Thanks, guys , This computer has had little use, its never had a download I have reclaimed about 3GB, by deleting apps and a couple of windows past updates, I need another 3 GB, I figure the unit has been filled up with windows updates, temp file is empty , my goal is doing an out of the box clean retore, I need three more GB,


----------



## flavallee (May 12, 2002)

Other than what I've already suggested, I don't know how else you can reclaim another 3 GB of free space.
That 32 GB(28 GB actual capacity) eMMC drive is just too small.

--------------------------------------------------------------


----------



## managed (May 24, 2003)

Try running Disk Cleanup and click on the 'Clean up system files' button and post a screen-shot of the new window please.

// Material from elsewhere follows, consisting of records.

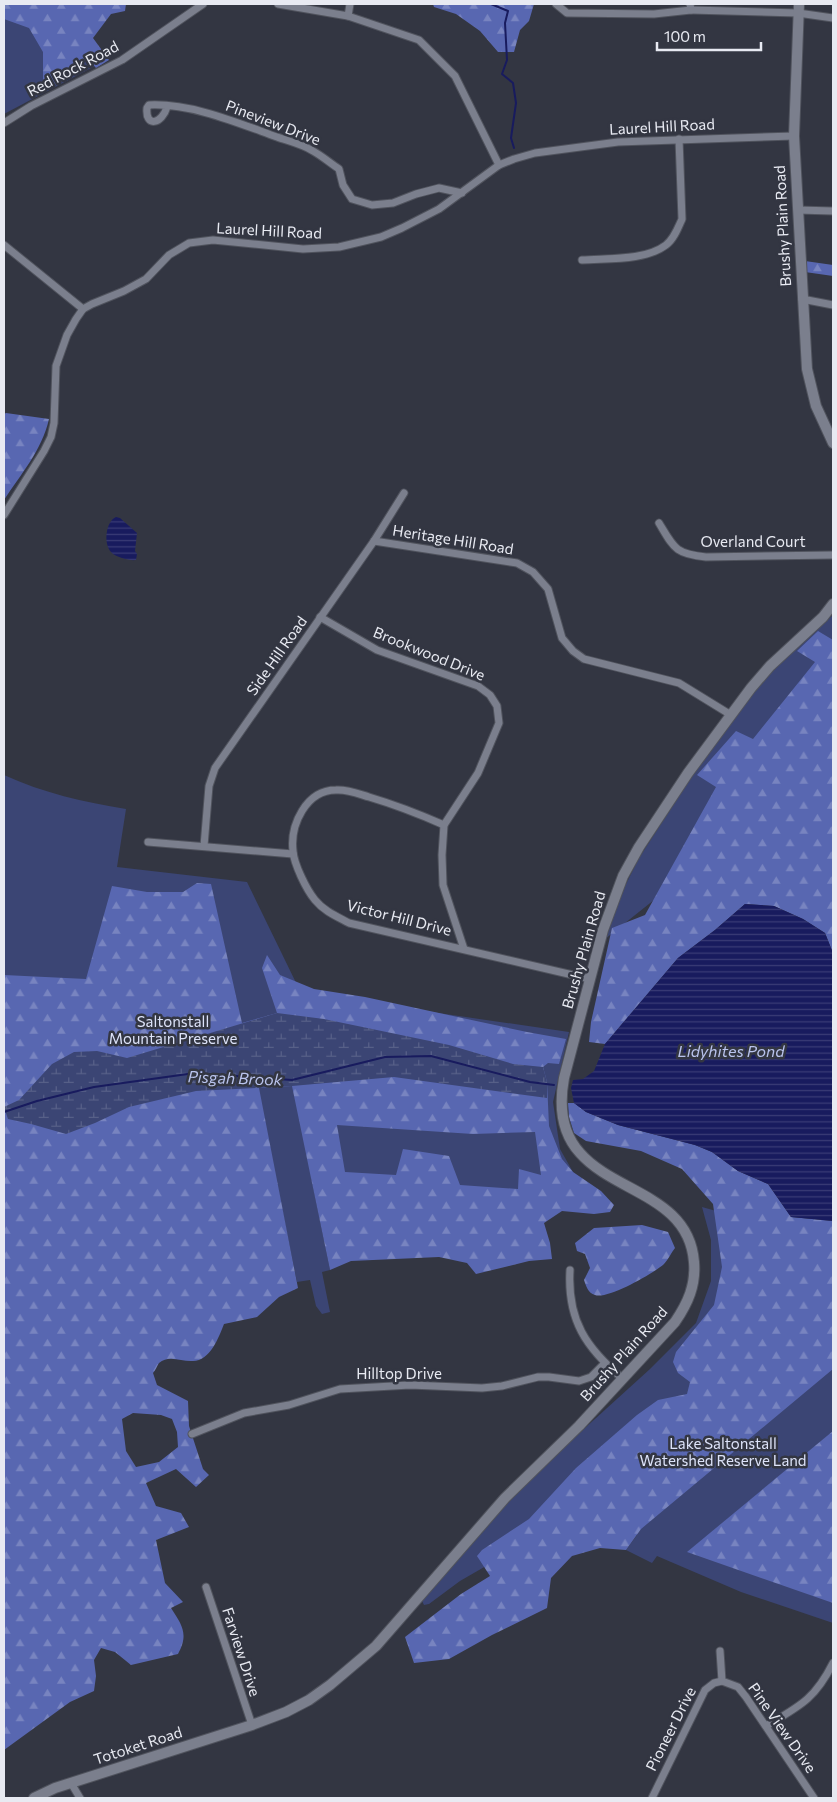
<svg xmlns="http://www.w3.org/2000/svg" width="837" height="1802" viewBox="0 0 837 1802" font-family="Commissioner,sans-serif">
  <defs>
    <pattern id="forest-firs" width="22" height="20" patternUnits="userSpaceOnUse" patternTransform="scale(1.25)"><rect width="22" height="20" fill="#5867b1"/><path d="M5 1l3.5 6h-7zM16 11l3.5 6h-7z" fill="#7884c0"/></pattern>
    <pattern id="wetland-marsh" width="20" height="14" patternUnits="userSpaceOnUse" patternTransform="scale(1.25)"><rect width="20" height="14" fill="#3b4574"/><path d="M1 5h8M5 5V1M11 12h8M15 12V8" fill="none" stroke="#576088"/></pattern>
    <pattern id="water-rules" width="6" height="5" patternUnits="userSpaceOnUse" patternTransform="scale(1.25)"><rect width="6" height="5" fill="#181b5e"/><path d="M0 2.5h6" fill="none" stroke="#3a3c76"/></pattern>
  </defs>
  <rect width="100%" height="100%" fill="#333642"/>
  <g fill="#3b4574">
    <path d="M4 4 91 39 108 59 4 114Z"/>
    <path d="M833 615V884L733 837 605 939 620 896 639 858 705 756 764 679 783 660Z"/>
    <path d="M4 775C43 793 84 802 126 809L117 867 247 882 301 993 569 1032 553 1102 560 1149 595 1211 311 1177 330 1270 322 1272 330 1312 322 1314 316 1306 310 1280 297 1282 275 1174 4 1218Z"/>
    <path d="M702 1207 833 1244V1623L741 1592 657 1556 652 1563 626 1550 637 1535 486 1566 460 1581 429 1604 424 1605 422 1601 485 1525 563 1448 650 1369 696 1323 711 1281V1240Z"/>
  </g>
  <g fill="url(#forest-firs)" fill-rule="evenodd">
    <path d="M4 4H126L125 11 111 14 93 38 109 60 96 68 88 59 62 71 66 79 46 89 43 83V52L29 28 4 19Z"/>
    <path d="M433 4H534L529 21 520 30 514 52H498L480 31 456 14 434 7Z"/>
    <path d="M805 261 833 265V276L805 272Z"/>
    <path d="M6 413 49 419C42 450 21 474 4 500V414Z"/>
    <path d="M818 631 833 640V953L825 933 803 919 774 906 745 904 715 930 678 958 605 1044 589 1042 591 1022 612 928 645 915 716 787 697 775 736 731 753 739 815 662 797 651Z"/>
    <path d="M197 883 211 884 242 1023 277 1013 262 968 267 955 280 975 314 989 365 997 527 1032 566 1039 559 1064 548 1063 543 1067 547 1082 549 1126 562 1159 573 1172 601 1191 614 1205 610 1212 594 1214 562 1211 544 1223 550 1243 552 1259 529 1261 476 1274 467 1263 439 1257 351 1261 330 1270 292 1086 259 1088 298 1288 279 1297 257 1317 224 1324C219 1337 210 1361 193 1361 182 1362 169 1354 159 1363 157 1366 155 1371 153 1373L157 1385 188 1401 189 1426 203 1469 209 1475 196 1487 176 1469 146 1483 156 1506 181 1513 189 1527 156 1540 165 1583 183 1602 171 1608C182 1625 189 1634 178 1654L131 1665 115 1652 101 1648 94 1660 96 1676 94 1691 70 1702 4 1750V975L86 979 112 886 147 892H183ZM337 1125 473 1134 535 1132 541 1175 519 1169 518 1189 460 1185 449 1156 403 1149 396 1175 345 1172ZM133 1413 161 1415 172 1419 177 1432 178 1447 159 1462 136 1467 126 1451 122 1419Z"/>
    <path d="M568 1103H574L586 1112 618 1125 695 1145 712 1152 738 1171 768 1184 791 1217 833 1221V1369L641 1529 626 1550 600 1548 572 1556 551 1578 547 1608 492 1635 449 1659 414 1663 405 1637 461 1594 490 1576 477 1556 482 1550 529 1519 576 1468 637 1415 658 1400 687 1394 690 1382 678 1373 673 1362 676 1352 714 1305 722 1267 713 1204 682 1169 641 1151 586 1141 574 1133 569 1117Z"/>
    <path d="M642 1225 668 1232 675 1248C671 1253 668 1260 664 1264 654 1273 607 1300 595 1295 588 1293 586 1286 584 1280L590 1268 585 1254 577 1251 575 1243 594 1228Z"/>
    <path d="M833 1431V1603L687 1552Z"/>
  </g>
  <path fill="url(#wetland-marsh)" d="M277 1013 324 1019 449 1045 513 1064 543 1067 547 1082V1098L394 1077 292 1086 196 1091 129 1107 95 1123 66 1134 31 1124 8 1119 4 1107 19 1100 52 1064 74 1052 97 1051 127 1058Z"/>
  <g fill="url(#water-rules)">
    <path d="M116 517 120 518 137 533 135 551 137 554 136 560C130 561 115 557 111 552 103 543 106 521 116 517Z"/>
    <path d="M745 904 774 906 803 919 825 933 833 953V1221L791 1217 768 1184 738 1171 712 1152 695 1145 618 1125 586 1112 574 1103 571 1088 573 1080 583 1079 594 1071 605 1044 678 958 715 930Z"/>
  </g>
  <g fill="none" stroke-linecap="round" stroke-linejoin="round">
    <g stroke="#181b5e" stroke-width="2">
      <path d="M491 4 508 11 505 23 507 60 502 74 513 83 516 103 511 138 514 148"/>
      <path d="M4 1112 37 1101 94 1087 195 1073 292 1080 385 1057 431 1056 530 1082 554 1085"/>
    </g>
    <g stroke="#50535d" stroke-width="9">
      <g id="street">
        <path d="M278 4 348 16 419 40 455 76 499 165"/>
        <path d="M556 4 567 13 654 14 691 10 690 4"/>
        <path d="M691 10 798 13 833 18"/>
        <path d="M348 16 350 4"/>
        <path d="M167 107C162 124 145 128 147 108L149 105C191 103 238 123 277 137 288 141 302 144 313 151 322 156 330 163 339 169L343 185 352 199 372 205 393 203 416 194 439 188 462 193"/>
        <path d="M4 123 31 106 122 60 203 4"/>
        <path d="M798 210 833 211"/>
        <path d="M4 245 83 309"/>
        <path d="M582 260C607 258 645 261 666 245 674 239 678 228 682 219L679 139"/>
        <path d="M802 299 833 305"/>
        <path d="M4 515 44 451 51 437 54 423 56 366 67 335 76 319 83 309 92 304 124 291 146 279 169 255 189 243 213 240 303 249 339 247 381 237 402 228 439 209 499 165 514 159 535 153 618 142 794 136"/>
        <path d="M659 523C674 548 675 554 706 557L833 555"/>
        <path d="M374 541 517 563 533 572 548 589 562 638 573 651 584 659 679 683 731 715"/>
        <path d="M320 617 377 650 478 686 490 695 497 706 499 723 478 773 444 825 442 855 443 885 464 949"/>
        <path d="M444 825C419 814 396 805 369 797 359 794 347 789 336 790 306 790 290 825 293 851 294 864 306 889 315 900 324 911 336 916 349 923L590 979"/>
        <path d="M148 842 293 854"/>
        <path d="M204 846 209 786 215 768 374 541 404 493"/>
        <path d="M570 1270C567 1320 586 1348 623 1379"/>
        <path d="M192 1434 244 1413 289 1405 340 1389 410 1385 482 1388 502 1386 538 1377H549L579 1381 591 1377 605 1363"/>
        <path d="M206 1587 252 1725"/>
        <path d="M720 1651 722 1681 738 1687 746 1697 814 1798"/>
        <path d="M766 1726C800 1706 815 1699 833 1663"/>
        <path d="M71 1783 80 1798"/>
        <path d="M652 1798 705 1690 714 1683 722 1681"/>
      </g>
    </g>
    <g stroke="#50535d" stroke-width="12">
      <g id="secondary">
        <path d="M799 4 794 136 807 369 816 406 833 443"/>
        <path d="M34 1798 55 1788 252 1725 286 1712 309 1700 330 1685 376 1646 505 1498 579 1426 675 1322C688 1303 696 1285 694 1262 689 1196 615 1193 580 1153 561 1132 559 1105 564 1078L603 930 623 876 639 847 688 773 751 688 770 666 823 617 833 604"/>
      </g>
    </g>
    <use href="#street" stroke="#7b7f8d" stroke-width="7"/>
    <use href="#secondary" stroke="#7b7f8d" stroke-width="10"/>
  </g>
  <g text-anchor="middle" stroke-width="5" stroke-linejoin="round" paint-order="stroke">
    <g font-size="15" fill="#e8eaf2" stroke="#333642">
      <text transform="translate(73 69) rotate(-28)" y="5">Red Rock Road</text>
      <text transform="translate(273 123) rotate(21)" y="5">Pineview Drive</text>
      <text transform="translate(662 127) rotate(-3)" y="5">Laurel Hill Road</text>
      <text transform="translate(783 226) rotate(-93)" y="5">Brushy Plain Road</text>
      <text transform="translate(269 231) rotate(3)" y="5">Laurel Hill Road</text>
      <text transform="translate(453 540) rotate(9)" y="5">Heritage Hill Road</text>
      <text x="753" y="547">Overland Court</text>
      <text transform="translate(429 654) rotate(22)" y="5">Brookwood Drive</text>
      <text transform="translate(277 656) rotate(-55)" y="5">Side Hill Road</text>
      <text transform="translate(399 918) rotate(14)" y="5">Victor Hill Drive</text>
      <text transform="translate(584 950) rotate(-74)" y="5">Brushy Plain Road</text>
      <text transform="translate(624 1354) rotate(-48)" y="5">Brushy Plain Road</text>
      <text x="399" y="1379">Hilltop Drive</text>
      <text transform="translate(241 1652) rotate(72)" y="5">Farview Drive</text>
      <text transform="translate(782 1728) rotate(55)" y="5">Pine View Drive</text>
      <text transform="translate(671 1729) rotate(-63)" y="5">Pioneer Drive</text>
      <text transform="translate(138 1746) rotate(-18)" y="5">Totoket Road</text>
    </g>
    <g font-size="15" fill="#dde3f9" stroke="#333642">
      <text x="173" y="1027">Saltonstall<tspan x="173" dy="17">Mountain Preserve</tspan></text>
      <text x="723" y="1449">Lake Saltonstall<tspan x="723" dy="17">Watershed Reserve Land</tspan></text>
    </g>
    <g font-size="16" font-style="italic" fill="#b9c3ed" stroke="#333642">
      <text x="731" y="1057">Lidyhites Pond</text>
      <text transform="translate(235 1078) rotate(2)" y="6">Pisgah Brook</text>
    </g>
  </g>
  <rect width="837" height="1802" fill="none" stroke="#e8eaf2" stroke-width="10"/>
  <path d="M657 42v8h104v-8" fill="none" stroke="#e8eaf2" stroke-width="2.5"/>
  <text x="664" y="42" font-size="15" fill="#e8eaf2" stroke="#333642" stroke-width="4" paint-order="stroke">100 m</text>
</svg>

https://forums.techguy.org/help/screenshot/


----------



## Rosemarie49 (Jan 1, 2020)

managed said:


> Try running Disk Cleanup and click on the 'Clean up system files' button and post a screen-shot of the new window, please.
> 
> https://forums.techguy.org/help/screenshot/


Thanks after deleting software distribution folders I only need 2gb I already used cleanup system file, but I have been here before when I find space it will do an update, I need to find deletes that don't require restarting, one thing I found under update history, is that there are over 50 failed updates going back to 2018 it's on version 10.0.15063 I can see its tried to do other version updates, and failed multiple times


----------



## managed (May 24, 2003)

You can prevent it updating by disconnecting from the Internet.


----------